Tuesday 4 April 2017

GHANA AND THE CHURCH OF PENTECOST

4 April 2017

As I will do a fair amount of international travel this year, I decided to write a blog on each trip, and this is the first. In 2002 Dr Opoku Onyinah graduated with his PhD from the University of Birmingham, one of my earliest PhD graduates and the first African one. At the time he was International Missions Director for the Church of Pentecost, the largest Protestant denomination in Ghana with well over two million members today. He went on to be the Rector of Pentecost University College and then in 2008 was elected Chairman of the church, the highest office in the church. He has led the church with distinction and has become a nationally well-known figure. The story of the Church of Pentecost can be found in the second edition of my Introduction to Pentecostalism, pp.128-9.

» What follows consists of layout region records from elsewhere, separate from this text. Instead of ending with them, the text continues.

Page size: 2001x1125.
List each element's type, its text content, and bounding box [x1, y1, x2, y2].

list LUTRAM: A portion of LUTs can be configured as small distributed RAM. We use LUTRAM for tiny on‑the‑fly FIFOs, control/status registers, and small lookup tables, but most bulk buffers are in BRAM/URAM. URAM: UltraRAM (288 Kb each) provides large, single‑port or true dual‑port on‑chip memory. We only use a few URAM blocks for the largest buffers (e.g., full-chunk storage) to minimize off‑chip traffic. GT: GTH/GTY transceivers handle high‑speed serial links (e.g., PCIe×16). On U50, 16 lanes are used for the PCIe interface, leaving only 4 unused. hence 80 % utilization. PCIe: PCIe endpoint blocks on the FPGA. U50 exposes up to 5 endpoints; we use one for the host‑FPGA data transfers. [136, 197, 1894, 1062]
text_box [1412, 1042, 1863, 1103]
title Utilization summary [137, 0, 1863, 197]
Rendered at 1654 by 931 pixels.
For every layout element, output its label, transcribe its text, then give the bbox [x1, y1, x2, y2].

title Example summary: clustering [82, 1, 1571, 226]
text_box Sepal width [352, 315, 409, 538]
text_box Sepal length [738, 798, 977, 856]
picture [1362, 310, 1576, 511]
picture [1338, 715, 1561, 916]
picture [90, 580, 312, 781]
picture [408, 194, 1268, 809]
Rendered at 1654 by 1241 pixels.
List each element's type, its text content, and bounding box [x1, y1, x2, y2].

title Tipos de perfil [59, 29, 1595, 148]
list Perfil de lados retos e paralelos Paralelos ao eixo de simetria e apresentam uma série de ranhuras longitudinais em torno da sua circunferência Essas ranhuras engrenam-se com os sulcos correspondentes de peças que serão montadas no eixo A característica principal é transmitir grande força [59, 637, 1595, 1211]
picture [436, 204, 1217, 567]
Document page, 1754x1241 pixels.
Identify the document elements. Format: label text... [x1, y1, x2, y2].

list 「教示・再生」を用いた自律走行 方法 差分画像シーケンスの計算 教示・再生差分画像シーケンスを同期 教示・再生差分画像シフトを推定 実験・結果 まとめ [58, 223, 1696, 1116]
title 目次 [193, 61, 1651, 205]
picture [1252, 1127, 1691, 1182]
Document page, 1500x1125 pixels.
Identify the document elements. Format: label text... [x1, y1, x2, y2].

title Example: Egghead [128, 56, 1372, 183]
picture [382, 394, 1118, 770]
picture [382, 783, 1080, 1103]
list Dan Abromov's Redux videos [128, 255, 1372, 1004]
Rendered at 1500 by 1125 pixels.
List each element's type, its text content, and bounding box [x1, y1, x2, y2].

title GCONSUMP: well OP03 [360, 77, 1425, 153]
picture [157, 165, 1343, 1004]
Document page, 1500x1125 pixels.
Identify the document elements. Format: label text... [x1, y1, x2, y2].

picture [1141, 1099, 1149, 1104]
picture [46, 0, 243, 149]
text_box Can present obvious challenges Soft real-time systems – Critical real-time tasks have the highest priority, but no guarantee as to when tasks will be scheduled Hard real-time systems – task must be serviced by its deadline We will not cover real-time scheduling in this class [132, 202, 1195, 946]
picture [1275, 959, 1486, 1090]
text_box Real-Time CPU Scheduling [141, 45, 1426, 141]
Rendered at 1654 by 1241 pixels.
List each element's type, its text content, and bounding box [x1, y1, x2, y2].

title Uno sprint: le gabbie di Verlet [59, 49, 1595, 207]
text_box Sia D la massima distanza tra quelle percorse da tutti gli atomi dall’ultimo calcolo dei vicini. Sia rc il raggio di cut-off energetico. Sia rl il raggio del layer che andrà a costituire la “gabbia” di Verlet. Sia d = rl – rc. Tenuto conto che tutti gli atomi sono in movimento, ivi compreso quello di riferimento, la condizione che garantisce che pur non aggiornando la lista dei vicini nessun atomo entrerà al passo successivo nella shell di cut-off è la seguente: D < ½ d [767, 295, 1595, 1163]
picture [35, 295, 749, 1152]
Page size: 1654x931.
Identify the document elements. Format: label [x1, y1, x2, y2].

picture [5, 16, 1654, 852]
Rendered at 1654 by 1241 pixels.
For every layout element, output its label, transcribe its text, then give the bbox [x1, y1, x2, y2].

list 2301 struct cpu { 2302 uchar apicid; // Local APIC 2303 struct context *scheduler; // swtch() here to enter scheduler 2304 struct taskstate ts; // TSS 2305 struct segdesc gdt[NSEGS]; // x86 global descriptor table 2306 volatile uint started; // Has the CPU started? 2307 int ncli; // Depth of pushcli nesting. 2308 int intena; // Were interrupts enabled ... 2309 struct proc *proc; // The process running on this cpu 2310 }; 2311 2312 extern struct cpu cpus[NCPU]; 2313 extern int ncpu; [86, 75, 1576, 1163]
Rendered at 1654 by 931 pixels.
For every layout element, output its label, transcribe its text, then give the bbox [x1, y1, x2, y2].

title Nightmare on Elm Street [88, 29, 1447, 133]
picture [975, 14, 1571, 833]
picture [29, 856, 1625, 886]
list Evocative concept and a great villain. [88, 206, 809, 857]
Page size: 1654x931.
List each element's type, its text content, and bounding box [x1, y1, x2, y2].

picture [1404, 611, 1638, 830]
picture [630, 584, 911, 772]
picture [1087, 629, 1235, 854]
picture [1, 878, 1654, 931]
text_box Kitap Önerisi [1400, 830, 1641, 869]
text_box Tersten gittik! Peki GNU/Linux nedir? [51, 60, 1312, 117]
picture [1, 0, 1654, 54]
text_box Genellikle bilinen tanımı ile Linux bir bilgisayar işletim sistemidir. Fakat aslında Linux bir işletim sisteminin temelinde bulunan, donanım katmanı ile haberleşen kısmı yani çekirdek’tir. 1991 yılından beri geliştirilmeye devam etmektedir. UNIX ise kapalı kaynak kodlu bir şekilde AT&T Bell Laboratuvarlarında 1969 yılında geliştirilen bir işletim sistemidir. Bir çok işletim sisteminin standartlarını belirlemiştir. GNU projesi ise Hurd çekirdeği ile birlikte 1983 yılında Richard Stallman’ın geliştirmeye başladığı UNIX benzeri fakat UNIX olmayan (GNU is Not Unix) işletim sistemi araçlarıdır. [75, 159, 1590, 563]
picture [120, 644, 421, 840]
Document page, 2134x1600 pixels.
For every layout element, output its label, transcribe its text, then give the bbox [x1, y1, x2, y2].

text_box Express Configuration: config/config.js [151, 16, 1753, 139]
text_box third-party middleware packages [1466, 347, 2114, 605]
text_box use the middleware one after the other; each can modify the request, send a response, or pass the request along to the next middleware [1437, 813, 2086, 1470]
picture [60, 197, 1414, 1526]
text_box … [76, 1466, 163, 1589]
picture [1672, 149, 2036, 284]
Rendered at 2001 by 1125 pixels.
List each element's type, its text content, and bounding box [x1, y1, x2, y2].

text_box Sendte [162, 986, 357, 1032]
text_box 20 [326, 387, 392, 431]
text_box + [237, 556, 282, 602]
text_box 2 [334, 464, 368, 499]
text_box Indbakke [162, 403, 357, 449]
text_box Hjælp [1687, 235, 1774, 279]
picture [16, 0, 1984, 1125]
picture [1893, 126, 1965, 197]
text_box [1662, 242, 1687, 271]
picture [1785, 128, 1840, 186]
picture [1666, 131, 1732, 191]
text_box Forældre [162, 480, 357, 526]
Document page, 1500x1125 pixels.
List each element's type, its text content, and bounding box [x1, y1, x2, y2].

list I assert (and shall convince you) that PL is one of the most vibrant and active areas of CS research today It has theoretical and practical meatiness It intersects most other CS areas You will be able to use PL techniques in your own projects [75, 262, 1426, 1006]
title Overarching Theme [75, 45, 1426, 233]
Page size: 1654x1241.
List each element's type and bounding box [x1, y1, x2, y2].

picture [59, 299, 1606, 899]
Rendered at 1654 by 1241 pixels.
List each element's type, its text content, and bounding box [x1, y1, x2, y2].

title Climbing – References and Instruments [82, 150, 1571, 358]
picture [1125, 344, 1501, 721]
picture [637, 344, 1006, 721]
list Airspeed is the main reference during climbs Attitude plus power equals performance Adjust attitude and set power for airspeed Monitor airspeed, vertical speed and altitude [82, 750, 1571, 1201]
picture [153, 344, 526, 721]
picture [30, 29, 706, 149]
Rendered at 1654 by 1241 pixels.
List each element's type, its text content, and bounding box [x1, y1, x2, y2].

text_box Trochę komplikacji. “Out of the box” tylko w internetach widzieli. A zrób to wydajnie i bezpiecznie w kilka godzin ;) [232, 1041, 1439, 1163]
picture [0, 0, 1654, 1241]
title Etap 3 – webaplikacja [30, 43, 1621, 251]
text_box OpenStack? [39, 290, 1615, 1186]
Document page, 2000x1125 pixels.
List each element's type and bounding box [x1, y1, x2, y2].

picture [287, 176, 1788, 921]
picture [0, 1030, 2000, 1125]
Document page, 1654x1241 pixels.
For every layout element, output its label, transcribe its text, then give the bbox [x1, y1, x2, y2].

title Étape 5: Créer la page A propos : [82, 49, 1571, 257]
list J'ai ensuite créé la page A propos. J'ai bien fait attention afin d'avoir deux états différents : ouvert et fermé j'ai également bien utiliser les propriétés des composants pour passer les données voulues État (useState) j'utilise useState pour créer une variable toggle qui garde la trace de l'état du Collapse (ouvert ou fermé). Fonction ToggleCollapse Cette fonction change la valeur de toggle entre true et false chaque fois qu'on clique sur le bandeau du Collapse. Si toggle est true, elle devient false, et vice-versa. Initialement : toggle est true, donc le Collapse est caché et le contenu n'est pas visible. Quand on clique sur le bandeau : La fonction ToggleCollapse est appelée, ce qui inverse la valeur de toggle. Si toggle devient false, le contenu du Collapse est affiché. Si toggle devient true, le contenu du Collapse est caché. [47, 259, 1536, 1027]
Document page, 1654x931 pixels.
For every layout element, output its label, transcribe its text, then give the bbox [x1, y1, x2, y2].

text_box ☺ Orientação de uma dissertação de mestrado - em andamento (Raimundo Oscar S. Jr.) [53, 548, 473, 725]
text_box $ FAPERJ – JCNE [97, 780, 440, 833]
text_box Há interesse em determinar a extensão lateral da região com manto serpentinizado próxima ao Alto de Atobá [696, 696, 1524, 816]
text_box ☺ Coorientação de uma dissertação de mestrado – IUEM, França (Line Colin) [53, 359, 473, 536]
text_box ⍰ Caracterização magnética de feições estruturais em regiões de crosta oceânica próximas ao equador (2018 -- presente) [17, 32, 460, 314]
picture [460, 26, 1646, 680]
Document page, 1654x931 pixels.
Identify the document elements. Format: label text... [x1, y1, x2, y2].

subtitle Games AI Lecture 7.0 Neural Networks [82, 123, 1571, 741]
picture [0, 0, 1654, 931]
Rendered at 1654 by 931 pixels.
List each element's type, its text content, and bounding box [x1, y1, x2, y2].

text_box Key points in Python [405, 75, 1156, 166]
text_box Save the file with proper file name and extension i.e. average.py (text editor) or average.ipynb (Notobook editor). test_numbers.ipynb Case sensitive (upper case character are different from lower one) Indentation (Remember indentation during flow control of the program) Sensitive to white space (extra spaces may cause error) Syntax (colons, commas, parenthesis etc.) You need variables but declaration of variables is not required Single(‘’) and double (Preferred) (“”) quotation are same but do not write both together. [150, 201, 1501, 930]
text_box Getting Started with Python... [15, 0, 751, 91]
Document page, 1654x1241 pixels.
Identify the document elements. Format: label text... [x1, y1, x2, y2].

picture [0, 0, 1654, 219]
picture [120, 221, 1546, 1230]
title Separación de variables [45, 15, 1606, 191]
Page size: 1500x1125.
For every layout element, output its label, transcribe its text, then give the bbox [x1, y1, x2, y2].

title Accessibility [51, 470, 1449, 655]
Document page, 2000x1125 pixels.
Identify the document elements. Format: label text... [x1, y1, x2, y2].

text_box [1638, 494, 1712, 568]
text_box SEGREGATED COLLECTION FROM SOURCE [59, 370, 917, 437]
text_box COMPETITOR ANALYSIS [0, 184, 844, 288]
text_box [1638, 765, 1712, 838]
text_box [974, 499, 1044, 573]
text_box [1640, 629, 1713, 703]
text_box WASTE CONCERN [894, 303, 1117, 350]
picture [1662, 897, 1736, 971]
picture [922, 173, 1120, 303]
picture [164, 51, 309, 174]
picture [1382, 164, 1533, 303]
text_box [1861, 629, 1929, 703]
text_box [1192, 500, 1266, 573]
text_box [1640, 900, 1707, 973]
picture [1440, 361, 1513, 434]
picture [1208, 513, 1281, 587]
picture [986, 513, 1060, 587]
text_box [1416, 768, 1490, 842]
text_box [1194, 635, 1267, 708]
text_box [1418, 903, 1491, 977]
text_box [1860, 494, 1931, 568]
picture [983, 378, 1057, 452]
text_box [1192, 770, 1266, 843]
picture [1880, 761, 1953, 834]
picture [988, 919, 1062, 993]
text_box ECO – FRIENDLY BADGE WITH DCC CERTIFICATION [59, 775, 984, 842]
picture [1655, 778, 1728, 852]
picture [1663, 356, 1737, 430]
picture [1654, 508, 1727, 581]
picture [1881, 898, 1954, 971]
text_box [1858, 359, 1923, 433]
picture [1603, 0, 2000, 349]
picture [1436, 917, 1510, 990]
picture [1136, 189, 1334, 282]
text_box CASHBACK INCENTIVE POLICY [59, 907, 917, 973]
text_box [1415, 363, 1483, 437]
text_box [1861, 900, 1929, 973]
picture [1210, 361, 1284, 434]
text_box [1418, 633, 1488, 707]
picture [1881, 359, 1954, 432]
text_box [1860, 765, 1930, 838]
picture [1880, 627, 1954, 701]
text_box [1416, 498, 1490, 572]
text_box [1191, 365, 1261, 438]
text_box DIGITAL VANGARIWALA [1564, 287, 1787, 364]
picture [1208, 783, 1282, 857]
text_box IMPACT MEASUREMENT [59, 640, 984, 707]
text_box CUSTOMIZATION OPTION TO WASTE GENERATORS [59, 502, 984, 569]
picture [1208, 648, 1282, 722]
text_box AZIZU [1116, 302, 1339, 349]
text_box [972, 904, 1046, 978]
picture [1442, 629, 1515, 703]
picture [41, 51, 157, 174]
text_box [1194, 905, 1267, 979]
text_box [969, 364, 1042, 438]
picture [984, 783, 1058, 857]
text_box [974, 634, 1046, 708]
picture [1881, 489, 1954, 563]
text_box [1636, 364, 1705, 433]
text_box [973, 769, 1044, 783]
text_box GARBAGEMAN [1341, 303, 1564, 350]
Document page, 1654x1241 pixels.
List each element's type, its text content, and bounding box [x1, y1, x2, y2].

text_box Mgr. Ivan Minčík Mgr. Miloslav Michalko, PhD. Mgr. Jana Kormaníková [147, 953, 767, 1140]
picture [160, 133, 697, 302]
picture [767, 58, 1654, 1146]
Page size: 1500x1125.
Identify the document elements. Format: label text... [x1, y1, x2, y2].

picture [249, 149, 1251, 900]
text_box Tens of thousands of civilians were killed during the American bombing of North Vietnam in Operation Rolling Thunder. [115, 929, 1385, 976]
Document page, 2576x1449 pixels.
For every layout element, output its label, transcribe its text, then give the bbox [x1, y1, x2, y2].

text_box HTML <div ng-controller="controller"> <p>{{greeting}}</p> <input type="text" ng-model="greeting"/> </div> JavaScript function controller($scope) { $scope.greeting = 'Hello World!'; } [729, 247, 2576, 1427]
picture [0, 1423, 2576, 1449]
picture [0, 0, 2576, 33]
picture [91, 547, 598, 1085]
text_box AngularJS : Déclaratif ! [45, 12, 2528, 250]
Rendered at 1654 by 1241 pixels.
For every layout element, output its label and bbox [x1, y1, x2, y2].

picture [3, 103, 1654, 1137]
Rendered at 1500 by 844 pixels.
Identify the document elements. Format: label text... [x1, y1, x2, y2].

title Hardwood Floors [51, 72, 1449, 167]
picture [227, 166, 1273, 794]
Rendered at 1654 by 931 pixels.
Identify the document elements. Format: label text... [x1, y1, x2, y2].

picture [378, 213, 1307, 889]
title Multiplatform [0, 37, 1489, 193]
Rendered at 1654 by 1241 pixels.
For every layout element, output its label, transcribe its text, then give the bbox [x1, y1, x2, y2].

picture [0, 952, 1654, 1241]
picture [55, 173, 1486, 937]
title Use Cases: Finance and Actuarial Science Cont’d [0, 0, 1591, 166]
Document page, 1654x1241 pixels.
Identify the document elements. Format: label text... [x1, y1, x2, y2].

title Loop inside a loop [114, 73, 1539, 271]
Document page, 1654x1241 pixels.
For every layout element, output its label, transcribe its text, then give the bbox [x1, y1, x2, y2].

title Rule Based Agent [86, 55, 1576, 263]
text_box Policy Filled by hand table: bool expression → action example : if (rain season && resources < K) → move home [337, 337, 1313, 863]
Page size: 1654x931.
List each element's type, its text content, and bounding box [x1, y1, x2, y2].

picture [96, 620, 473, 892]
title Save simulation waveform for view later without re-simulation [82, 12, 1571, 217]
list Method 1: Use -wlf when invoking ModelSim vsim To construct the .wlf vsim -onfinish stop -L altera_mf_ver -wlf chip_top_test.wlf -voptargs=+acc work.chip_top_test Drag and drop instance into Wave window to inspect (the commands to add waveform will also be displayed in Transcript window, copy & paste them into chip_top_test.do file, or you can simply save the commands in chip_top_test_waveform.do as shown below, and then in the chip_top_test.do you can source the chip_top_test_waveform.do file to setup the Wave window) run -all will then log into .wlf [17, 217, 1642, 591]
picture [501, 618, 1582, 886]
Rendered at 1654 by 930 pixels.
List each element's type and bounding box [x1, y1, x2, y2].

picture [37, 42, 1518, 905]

I visited Ghana for the third time for a week and am writing this on my last night here in Accra. Dr and Mrs Onyinah have been my hosts. Today I gave a lecture on methodological challenges and the dis/continuity debate at a seminar at the new facility of Pentecost Theological Seminary, on the massive new campus (opened in 2013) called the Pentecost Convention Centre. This was to around 40 postgraduates and academic staff. On Thursday, the day after I arrived, I gave another lecture on Global Pentecostalism, mainly to around 200 undergraduates and pastors gathered for an extension programme. Apart from this, I visited two churches with hundreds in attendance on Friday night and Sunday morning and experienced the vibrant (and loud!) African worship that I have been so used to and missed. I visited Trinity Theological Seminary and my old friend Dr Kwabena Asamoah-Gyadu, another Birmingham graduate, Regent University College and its Chancellor, Dr Kingsley Larbi, an Edinburgh graduate, and Pentecost University College and its Rector, Dr Dan Walker, another of my Birmingham PhD graduates. Great people and great reunions.

I have spent several hours travelling around the urban metropolis that is Accra. There does not appear to be any shortage of cars, universities, churches of all descriptions, and the ubiquitous street stalls and street vendors. People everywhere busy doing something. Temperatures go up to 34 deg C in the day and around 25 at night, so I am thankful for an air-conditioned bedroom for this week. I have also visited the Kwame Nkrumah Museum in the city centre, and have been treated to lunch at two different hotels, one on the beachfront. When I arrived at Accra airport last Wednesday, after most of the passengers had got onto a bus, there was a Mercedes-Benz waiting for me on the tarmac and I was whisked away to wait in the VIP lounge without having to personally queue for immigration formalities.

What has impressed me most has been the enthusiasm and hospitality that I have met everywhere. The Church of Pentecost is a highly structured and well-governed organisation. The many impressive buildings it owns have been built with Ghanaian money and Ghanaian enterprise. It plants new churches every week. I was told in 2017 they will provide finances for building 1,600 new church buildings each seating 200 people all over Ghana. Those will seat 320,000 people in churches in one year! There are now several of its leaders with PhDs from western universities, with others doing doctoral research now. The future is bright for the Church of Pentecost and Christianity in Ghana is in good health.